For the past few weeks, investors have been laser focused on the Federal Reserve. Now, they’re directing their attention to this $3 trillion artificial intelligence gem.

Nvidia, the AI chipmaker whose stock has helped power the market’s feverish rally this year, reports quarterly earnings after the close. Shares of Nvidia, though down 2% on Wednesday morning, are up a dizzying 154% this year thanks to the AI frenzy.

More than that, shares of Nvidia have surged about 3,000% over the past five years. That means anyone who invested $100,000 in the stock back then — when it was little known to many people — would now have roughly $3 million.

The company’s market value is now over $3 trillion, one of only three US companies ever to achieve that milestone.

Nvidia’s outsized roughly 7% weighting in the S&P 500 means that large swings in the stock can have a sizeable impact on the broader market. The chipmaker’s stock has averaged an 8.1% one-day swing in either direction in reaction to earnings, according to Bespoke Investment Group. That has translated to an average 0.5% move in the overall benchmark index.

The company’s “earnings report has become the world’s most important financial news event. Federal Reserve officials must be getting nervous,” wrote Bespoke in a Wednesday note.

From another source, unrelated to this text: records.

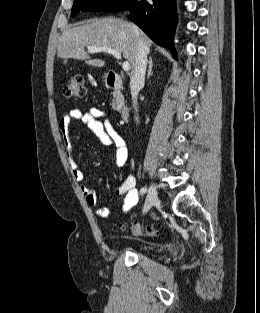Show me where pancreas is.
Here are the masks:
<instances>
[{
    "label": "pancreas",
    "instance_id": "cf45deb5",
    "mask_svg": "<svg viewBox=\"0 0 260 313\" xmlns=\"http://www.w3.org/2000/svg\"><path fill=\"white\" fill-rule=\"evenodd\" d=\"M114 98H116V100L114 99L111 104L113 109L117 110L120 104L123 102V96L121 94H115Z\"/></svg>",
    "mask_w": 260,
    "mask_h": 313
}]
</instances>
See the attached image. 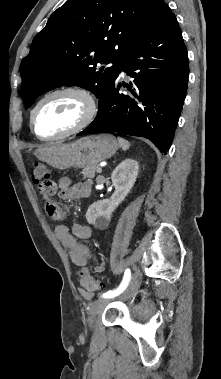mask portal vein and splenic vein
<instances>
[{"label": "portal vein and splenic vein", "mask_w": 221, "mask_h": 379, "mask_svg": "<svg viewBox=\"0 0 221 379\" xmlns=\"http://www.w3.org/2000/svg\"><path fill=\"white\" fill-rule=\"evenodd\" d=\"M101 172H102V168H98L97 173H101Z\"/></svg>", "instance_id": "portal-vein-and-splenic-vein-1"}]
</instances>
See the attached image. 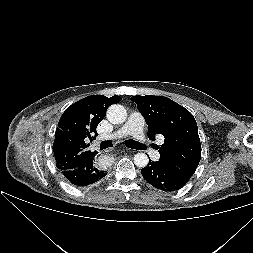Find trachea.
<instances>
[{
    "label": "trachea",
    "instance_id": "3493384b",
    "mask_svg": "<svg viewBox=\"0 0 253 253\" xmlns=\"http://www.w3.org/2000/svg\"><path fill=\"white\" fill-rule=\"evenodd\" d=\"M125 144L128 148H131V149L142 150L144 148V146L141 143H139L138 141L131 140V139L127 140ZM109 147H112L111 141H102L100 144L101 150L109 148Z\"/></svg>",
    "mask_w": 253,
    "mask_h": 253
}]
</instances>
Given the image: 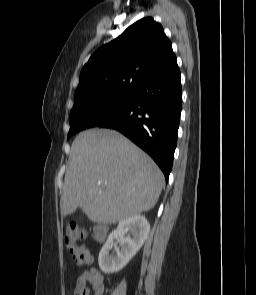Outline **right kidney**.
Segmentation results:
<instances>
[{"label": "right kidney", "instance_id": "ca27d5eb", "mask_svg": "<svg viewBox=\"0 0 256 295\" xmlns=\"http://www.w3.org/2000/svg\"><path fill=\"white\" fill-rule=\"evenodd\" d=\"M131 231L132 237H125ZM150 232V225L142 215H136L119 222L117 229L112 231L102 247L98 263L105 274H113L123 269L144 244ZM120 237V246L115 249L116 255L109 256L113 246V239Z\"/></svg>", "mask_w": 256, "mask_h": 295}]
</instances>
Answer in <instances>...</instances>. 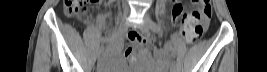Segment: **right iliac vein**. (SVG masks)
Instances as JSON below:
<instances>
[{"label": "right iliac vein", "instance_id": "63e3f726", "mask_svg": "<svg viewBox=\"0 0 267 72\" xmlns=\"http://www.w3.org/2000/svg\"><path fill=\"white\" fill-rule=\"evenodd\" d=\"M127 17H128V12H125V13L123 14V16H122V19H121L120 24L118 25V30H120V31L123 30V28H124V23H125ZM102 52H103V50L99 51V53H98V58L101 57Z\"/></svg>", "mask_w": 267, "mask_h": 72}]
</instances>
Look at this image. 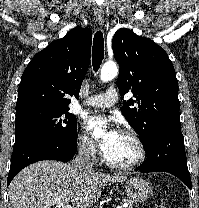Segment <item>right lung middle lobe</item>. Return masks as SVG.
<instances>
[{
    "mask_svg": "<svg viewBox=\"0 0 199 208\" xmlns=\"http://www.w3.org/2000/svg\"><path fill=\"white\" fill-rule=\"evenodd\" d=\"M68 111L45 107L16 111L14 148L35 140L71 145L77 140V121Z\"/></svg>",
    "mask_w": 199,
    "mask_h": 208,
    "instance_id": "right-lung-middle-lobe-1",
    "label": "right lung middle lobe"
}]
</instances>
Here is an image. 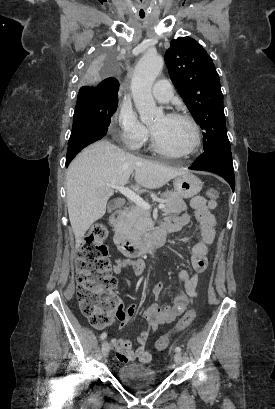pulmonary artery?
Returning a JSON list of instances; mask_svg holds the SVG:
<instances>
[{
  "instance_id": "obj_1",
  "label": "pulmonary artery",
  "mask_w": 275,
  "mask_h": 409,
  "mask_svg": "<svg viewBox=\"0 0 275 409\" xmlns=\"http://www.w3.org/2000/svg\"><path fill=\"white\" fill-rule=\"evenodd\" d=\"M174 91L169 79H158L157 85L153 87V95L159 102H168Z\"/></svg>"
}]
</instances>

The Santa Clara, California-based company has trounced analysts’ earnings expectations in recent quarters, and some investors say they expect the same this time around. Wall Street analysts expect Nvidia to post sales and profit growth of more than 100% year-over-year for the second quarter, according to Refinitiv estimates.

Nvidia is heralded for its processors, largely viewed as the best for powering artificial intelligence technology. The company has seen a monster run in its stock over the last couple of years after the creation of OpenAI’s ChatGPT in 2022 helped spur an AI craze on Wall Street.

Investors will look to the AI bellwether for clues about the demand for artificial intelligence. As companies continue pumping cash into developing their AI products and tools, Wall Street in recent weeks has become skeptical about whether artificial intelligence will result in massive productivity gains and a boost to firms’ top lines.

Dave Sekera, chief US market strategist at Morningstar, said investing in AI isn’t only a matter of growth — tech companies also need to invest in AI to keep themselves from falling behind their competitors.

“A lot of that capex spending on AI is needed to protect the existing business from AI upstarts that we see out there, and as firms fail to invest enough in AI and especially in the tech sector, you could become quickly antiquated,” wrote Sekera in a Tuesday note.

Capex, or capital expenditures, refers to large purchases such as buildings and land, as well as the cash spent on maintaining them.

But at least for now, it appears Nvidia has little to worry about in terms of its dominant position as a beneficiary of tech capital expenditures, as Silicon Valley heavyweights continue to expand their investments in AI infrastructure, much of which will go to purchasing chips from Nvidia.

In their own earnings reports earlier this month, Google, Microsoft and Meta Platforms all signaled that they would be upping their AI spending.

Meta said it expects full-year capital expenditures to be between $37 billion and $40 billion, raising the low end of its guidance from the previous quarter by $2 billion. Microsoft said it expects to spend more in fiscal year 2025 than its $56 billion in capital expenditures from 2024. Google projected capital expenditure spending “at or above” $12 billion for each quarter this year. (Even for extremely rich companies, those are big numbers — for Google, its second quarter capital expenditures amounted to about 17% of its total sales).

That should mean that even if the Nvidia hype — which has reached such a point that people are organizing earnings call listening parties as if it’s a championship game — dies down, the company’s fundamentals should remain strong for the foreseeable future.

As Google CEO Sundar Pichai put it, “the risk of underinvesting (in AI) is dramatically greater than the risk of overinvesting.”